[Source texts of formatted documents]
☆ ☆ ☆
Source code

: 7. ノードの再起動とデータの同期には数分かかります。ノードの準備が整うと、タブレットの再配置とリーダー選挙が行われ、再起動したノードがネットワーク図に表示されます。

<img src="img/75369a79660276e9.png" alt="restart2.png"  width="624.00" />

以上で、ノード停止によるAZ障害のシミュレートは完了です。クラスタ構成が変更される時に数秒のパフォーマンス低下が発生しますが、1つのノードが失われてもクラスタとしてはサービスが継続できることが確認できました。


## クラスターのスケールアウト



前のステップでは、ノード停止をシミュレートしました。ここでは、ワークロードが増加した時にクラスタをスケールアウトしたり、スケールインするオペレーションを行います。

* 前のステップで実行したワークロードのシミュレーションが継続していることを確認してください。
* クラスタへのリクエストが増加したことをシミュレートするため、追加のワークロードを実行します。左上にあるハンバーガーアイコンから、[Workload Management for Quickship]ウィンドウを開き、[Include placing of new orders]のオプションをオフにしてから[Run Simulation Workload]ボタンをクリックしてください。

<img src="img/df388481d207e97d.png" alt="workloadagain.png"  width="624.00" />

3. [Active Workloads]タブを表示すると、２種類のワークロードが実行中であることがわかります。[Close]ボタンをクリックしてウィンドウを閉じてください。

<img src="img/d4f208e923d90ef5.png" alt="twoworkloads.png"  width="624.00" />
☆ ☆ ☆
-- EXERCISE REQUIREMENTS --
If a line of the records contains the word "width", count it; give only the total.

-- TASK ANSWER --
3